Stored data entries:
::::::

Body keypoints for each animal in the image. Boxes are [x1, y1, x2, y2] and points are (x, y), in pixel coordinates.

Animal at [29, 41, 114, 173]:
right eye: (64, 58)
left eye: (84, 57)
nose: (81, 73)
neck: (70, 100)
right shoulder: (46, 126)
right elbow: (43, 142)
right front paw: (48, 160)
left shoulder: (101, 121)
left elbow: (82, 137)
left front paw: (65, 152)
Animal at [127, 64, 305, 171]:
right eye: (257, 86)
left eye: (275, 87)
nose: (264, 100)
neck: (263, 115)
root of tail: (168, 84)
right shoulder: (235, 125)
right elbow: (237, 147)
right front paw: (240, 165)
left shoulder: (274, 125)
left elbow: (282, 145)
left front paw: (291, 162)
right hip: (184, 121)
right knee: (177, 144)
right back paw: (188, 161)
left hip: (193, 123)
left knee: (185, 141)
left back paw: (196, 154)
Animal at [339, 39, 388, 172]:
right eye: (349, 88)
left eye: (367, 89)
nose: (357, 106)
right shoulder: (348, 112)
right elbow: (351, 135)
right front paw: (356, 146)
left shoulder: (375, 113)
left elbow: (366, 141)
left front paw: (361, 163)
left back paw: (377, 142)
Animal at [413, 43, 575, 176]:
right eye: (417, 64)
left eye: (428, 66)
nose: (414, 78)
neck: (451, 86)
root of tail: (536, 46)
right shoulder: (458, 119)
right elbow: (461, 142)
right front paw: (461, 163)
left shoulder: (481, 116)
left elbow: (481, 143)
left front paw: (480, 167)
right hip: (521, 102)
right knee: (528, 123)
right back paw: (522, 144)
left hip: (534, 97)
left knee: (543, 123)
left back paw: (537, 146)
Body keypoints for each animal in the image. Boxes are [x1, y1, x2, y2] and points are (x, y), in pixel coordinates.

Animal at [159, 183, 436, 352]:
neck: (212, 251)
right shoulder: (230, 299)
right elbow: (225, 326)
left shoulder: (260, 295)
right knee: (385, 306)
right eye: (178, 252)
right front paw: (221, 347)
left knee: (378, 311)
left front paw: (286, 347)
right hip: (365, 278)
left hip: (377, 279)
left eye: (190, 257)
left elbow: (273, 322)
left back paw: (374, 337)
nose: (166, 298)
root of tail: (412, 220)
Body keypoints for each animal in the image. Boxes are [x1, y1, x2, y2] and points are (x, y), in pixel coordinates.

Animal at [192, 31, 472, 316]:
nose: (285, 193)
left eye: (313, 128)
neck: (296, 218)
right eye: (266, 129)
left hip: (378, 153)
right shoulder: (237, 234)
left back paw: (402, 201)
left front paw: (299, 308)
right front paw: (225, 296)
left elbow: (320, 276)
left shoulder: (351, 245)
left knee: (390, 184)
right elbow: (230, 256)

::::::

◆ WHAT IS BEING ASKED
The answer should consist of the lines from the one with "left elbow: (273, 322)" through the last line of the entries, duplicated exactly and nothing more.

◆ RESPONSE
left elbow: (273, 322)
left back paw: (374, 337)
nose: (166, 298)
root of tail: (412, 220)
Body keypoints for each animal in the image. Boxes are [x1, y1, x2, y2] and points are (x, y), in pixel coordinates.

Animal at [192, 31, 472, 316]:
nose: (285, 193)
left eye: (313, 128)
neck: (296, 218)
right eye: (266, 129)
left hip: (378, 153)
right shoulder: (237, 234)
left back paw: (402, 201)
left front paw: (299, 308)
right front paw: (225, 296)
left elbow: (320, 276)
left shoulder: (351, 245)
left knee: (390, 184)
right elbow: (230, 256)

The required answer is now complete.